Class MultiChunk

  • Direct Known Subclasses:
    ZipMultiChunk

    public abstract class MultiChunk
    extends java.lang.Object
    A multichunk represents the container format that stores one to many Chunks. Multichunks are created during the chunking/deduplication process by a MultiChunker.

    There are two modes to handle multichunks:

    • When a new multichunk is written and filled up with chunks, the Deduper makes sure that chunks are only added until a multichunk's minimum size has been reached, and closes the multichunk afterwards. During that process, the write() method is called for each chunk, and isFull() is checked for the size.
    • When a multichunk is read from a file or an input stream, it can be processed sequentially using the read() method (not used in current code!), or in a random order using the getChunkInputStream() method. Because of the latter method, it is essential that random read access on a multichunk is possible.
    • Constructor Detail

      • MultiChunk

        public MultiChunk​(MultiChunkEntry.MultiChunkId id,
                          int minSize)
        Creates a new multichunk.

        This method should be used if the multichunk identifier is known to the calling method. This is typically the case if a new multichunk is written.

        Parameters:
        id - Unique multichunk identifier (can be randomly chosen)
        minSize - Minimum multichunk size, used to determine if chunks can still be added
      • MultiChunk

        public MultiChunk​(int minSize)
        Creates a new multichunk.

        This method should be used if the multichunk identifier is not known to the calling method. This is typically the case if a multichunk is read from a file.

        Parameters:
        minSize - Minimum multichunk size, used to determine if chunks can still be added
    • Method Detail

      • write

        public abstract void write​(Chunk chunk)
                            throws java.io.IOException
        In write mode, this method can be used to write Chunks to a multichunk.
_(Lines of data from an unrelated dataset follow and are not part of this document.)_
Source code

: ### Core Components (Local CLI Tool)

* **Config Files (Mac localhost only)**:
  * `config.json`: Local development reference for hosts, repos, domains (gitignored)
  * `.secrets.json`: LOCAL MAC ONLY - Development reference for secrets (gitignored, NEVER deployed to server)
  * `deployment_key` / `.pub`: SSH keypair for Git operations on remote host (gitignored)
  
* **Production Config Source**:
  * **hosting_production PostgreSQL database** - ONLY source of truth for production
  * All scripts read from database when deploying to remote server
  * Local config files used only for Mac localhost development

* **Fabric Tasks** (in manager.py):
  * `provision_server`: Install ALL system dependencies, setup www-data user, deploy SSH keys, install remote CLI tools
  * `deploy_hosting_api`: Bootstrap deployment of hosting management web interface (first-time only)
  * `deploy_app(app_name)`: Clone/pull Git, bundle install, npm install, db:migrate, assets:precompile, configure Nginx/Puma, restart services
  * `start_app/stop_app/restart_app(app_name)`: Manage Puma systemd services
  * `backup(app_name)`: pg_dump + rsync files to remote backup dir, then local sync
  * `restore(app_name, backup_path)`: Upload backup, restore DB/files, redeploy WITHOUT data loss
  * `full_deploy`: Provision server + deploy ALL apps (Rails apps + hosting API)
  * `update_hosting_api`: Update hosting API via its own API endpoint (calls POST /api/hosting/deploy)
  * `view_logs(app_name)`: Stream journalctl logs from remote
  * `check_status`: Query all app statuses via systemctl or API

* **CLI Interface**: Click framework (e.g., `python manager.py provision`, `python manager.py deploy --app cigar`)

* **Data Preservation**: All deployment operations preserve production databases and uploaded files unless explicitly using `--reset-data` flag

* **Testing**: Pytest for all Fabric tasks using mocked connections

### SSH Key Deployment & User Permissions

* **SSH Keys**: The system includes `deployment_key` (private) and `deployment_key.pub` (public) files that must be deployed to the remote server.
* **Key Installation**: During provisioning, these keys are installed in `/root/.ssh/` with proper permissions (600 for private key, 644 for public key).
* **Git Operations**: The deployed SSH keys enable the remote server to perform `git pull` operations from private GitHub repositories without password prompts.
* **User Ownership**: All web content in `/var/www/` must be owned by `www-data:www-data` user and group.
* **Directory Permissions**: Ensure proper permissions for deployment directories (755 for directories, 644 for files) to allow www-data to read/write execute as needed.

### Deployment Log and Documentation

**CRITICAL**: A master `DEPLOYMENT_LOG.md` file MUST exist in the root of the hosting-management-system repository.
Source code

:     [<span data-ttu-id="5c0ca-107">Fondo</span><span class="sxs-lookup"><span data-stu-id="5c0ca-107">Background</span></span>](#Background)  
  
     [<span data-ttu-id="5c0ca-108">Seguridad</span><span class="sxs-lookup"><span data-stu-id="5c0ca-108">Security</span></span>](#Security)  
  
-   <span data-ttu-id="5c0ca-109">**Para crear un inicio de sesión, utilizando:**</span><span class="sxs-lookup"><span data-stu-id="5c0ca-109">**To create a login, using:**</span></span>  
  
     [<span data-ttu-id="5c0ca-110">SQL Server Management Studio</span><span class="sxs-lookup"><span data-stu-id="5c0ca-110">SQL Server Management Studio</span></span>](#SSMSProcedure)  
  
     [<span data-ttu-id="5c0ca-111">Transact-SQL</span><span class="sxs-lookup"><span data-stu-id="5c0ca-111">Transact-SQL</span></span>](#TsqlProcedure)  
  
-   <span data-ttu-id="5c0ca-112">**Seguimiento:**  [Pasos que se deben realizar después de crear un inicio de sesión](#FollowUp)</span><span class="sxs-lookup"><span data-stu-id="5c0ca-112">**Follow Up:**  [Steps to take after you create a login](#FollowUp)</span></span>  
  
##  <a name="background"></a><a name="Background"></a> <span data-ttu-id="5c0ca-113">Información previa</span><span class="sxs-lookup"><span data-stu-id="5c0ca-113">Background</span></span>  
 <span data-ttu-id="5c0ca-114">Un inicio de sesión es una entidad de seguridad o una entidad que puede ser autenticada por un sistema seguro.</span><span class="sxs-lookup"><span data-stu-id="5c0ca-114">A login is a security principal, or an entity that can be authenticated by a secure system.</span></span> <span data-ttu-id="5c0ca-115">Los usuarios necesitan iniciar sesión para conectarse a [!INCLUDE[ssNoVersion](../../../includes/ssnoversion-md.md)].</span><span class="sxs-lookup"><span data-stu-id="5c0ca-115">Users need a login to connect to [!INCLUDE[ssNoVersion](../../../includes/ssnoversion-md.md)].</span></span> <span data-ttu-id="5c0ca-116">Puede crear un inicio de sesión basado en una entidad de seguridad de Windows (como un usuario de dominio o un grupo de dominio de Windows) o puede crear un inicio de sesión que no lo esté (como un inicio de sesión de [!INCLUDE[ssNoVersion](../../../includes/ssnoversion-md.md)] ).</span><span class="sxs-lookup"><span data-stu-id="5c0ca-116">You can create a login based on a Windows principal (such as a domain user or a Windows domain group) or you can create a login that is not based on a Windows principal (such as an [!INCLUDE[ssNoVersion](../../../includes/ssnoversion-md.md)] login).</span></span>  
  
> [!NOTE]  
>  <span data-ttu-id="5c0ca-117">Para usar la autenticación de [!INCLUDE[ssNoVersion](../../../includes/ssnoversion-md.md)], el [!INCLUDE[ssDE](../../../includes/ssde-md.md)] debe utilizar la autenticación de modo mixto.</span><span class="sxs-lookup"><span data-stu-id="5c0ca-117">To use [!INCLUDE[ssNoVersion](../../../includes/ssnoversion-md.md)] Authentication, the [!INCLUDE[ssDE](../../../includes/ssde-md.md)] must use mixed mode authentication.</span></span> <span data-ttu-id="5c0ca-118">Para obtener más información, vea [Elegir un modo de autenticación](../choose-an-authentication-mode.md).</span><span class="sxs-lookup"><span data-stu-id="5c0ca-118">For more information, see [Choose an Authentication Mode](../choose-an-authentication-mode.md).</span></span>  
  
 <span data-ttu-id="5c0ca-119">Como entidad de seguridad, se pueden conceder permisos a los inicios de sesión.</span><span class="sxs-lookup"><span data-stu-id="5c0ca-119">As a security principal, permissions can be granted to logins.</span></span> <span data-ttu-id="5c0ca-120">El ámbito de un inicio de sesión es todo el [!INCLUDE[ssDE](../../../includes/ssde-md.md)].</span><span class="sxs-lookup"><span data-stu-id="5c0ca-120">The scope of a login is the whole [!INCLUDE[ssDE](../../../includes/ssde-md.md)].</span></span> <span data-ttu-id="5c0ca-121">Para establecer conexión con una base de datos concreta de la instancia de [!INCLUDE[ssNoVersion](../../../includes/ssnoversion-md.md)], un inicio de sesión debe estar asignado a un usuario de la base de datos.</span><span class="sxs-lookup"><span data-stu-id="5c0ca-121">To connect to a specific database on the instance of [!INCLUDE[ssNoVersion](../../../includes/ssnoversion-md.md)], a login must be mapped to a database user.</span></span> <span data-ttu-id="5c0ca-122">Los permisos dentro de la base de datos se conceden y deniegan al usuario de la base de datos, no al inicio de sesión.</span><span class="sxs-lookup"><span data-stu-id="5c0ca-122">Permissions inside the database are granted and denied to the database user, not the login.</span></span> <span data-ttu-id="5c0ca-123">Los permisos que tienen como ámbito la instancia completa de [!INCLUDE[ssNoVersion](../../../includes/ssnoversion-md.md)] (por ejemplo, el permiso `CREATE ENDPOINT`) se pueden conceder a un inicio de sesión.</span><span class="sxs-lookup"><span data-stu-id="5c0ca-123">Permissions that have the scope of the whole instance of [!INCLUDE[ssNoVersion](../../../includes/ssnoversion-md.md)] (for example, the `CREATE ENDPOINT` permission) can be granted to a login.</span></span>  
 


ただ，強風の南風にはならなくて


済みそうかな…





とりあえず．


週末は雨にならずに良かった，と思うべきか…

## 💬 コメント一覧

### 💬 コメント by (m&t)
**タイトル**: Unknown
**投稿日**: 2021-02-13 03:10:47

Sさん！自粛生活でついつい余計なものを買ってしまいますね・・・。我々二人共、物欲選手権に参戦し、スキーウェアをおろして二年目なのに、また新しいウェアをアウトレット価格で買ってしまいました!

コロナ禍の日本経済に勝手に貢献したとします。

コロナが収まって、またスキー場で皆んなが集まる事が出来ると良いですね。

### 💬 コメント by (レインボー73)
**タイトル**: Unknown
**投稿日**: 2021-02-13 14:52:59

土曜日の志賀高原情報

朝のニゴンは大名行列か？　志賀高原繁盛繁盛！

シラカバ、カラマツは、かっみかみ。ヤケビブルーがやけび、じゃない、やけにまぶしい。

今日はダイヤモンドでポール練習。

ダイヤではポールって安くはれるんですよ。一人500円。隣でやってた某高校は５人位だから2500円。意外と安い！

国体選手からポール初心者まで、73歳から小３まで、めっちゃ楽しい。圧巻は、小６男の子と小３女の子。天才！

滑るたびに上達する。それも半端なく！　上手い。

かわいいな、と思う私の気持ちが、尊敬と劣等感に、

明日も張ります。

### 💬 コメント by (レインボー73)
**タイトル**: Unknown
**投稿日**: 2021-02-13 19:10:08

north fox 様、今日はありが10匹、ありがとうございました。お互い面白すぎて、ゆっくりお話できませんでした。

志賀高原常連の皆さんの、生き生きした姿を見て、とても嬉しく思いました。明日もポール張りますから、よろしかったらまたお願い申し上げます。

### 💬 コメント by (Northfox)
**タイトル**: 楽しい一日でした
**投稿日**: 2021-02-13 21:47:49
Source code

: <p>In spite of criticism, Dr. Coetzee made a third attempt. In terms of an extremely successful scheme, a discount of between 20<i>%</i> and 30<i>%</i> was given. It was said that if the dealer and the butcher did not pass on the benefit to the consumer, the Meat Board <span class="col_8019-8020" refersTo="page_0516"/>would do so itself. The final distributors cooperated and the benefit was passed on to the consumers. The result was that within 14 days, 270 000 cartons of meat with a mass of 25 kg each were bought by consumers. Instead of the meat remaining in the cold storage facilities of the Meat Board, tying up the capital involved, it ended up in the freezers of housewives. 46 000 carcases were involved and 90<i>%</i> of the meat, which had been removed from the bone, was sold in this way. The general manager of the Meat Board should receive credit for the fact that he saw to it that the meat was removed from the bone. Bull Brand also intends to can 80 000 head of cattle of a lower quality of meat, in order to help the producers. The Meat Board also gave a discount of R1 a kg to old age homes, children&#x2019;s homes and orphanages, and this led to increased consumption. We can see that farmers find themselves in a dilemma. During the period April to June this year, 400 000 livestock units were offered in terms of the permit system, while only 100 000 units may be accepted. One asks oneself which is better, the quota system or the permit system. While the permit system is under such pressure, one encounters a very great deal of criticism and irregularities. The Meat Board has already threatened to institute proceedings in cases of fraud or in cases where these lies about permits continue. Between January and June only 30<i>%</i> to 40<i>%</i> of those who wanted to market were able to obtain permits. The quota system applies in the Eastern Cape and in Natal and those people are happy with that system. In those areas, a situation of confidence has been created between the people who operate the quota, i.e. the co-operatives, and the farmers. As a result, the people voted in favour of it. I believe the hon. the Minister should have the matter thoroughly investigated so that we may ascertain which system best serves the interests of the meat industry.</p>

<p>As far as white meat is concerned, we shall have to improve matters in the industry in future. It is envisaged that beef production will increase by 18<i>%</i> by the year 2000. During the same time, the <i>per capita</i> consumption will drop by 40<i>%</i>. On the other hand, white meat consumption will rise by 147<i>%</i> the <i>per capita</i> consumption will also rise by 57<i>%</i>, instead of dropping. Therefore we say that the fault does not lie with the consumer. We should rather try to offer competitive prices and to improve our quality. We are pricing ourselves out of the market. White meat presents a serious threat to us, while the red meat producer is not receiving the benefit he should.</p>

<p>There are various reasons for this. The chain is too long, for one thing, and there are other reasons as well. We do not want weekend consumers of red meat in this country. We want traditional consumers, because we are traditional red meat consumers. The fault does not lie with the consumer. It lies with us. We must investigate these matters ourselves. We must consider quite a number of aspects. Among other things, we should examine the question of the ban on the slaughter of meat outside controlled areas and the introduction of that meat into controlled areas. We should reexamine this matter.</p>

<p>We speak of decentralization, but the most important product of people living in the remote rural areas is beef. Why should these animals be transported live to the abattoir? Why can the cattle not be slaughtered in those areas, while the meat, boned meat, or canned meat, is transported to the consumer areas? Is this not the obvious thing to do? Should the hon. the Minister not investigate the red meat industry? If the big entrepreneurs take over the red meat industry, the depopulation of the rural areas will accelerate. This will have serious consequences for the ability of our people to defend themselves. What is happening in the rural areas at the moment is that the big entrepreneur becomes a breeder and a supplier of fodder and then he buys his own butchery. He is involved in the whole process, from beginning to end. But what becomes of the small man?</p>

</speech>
        Implementations must increase the size by the amount written to the multichunk (input size sufficient) and make sure that (if required) a header is written for the first chunk.

        Implementations do not have to check whether or not a multichunk is full. This should be done outside the multichunker/multichunk as part of the deduplication algorithm in the Deduper.

        Parameters:
        chunk - Chunk to be written to the multichunk container
        Throws:
        java.io.IOException - If an exception occurs when writing to the multichunk
      • read

        public abstract Chunk read()
                            throws java.io.IOException
        In read mode, this method can be used to sequentially read Chunks from a multichunk. The method returns a chunk until no more chunks are available, at which point it will return null.

        If random read access on a multichunk is desired, the getChunkInputStream() method should be used instead.

        Returns:
        Returns the next chunk in the opened multichunk, or null if no chunk is available (anymore)
        Throws:
        java.io.IOException - If an exception occurs when reading from the multichunk
      • getChunkInputStream

        public abstract java.io.InputStream getChunkInputStream​(byte[] checksum)
                                                         throws java.io.IOException
        In read mode, this method can be used to read Chunks in random access mode, using a chunk checksum as identifier. The method returns a chunk input stream (the chunk's data) if the chunk is found, and null otherwise.

        If all chunks are read from a multichunk sequentially, the read() method should be used instead.

        Parameters:
        checksum - The checksum identifying a chunk instance
        Returns:
        Returns a chunk input stream (chunk data) if the chunk can be found in the multichunk, or null otherwise
        Throws:
        java.io.IOException - If an exception occurs when reading from the multichunk
      • close

        public abstract void close()
                            throws java.io.IOException
        Closes a multichunk after writing/reading.

        Implementations should close the underlying input/output stream (depending on whether the chunk was opened in read or write mode.

        Throws:
        java.io.IOException - If an exception occurs when closing the multichunk
      • isFull

        public boolean isFull()
        In write mode, this method determines the fill state of the multichunk and returns whether or not a new chunk can still be added. It is used by the Deduper.
        Returns:
        Returns true if no more chunks should be added and the chunk should be closed, false otherwise
      • hashCode

        public int hashCode()
        Overrides:
        hashCode in class java.lang.Object
      • equals

        public boolean equals​(java.lang.Object obj)
        Overrides:
        equals in class java.lang.Object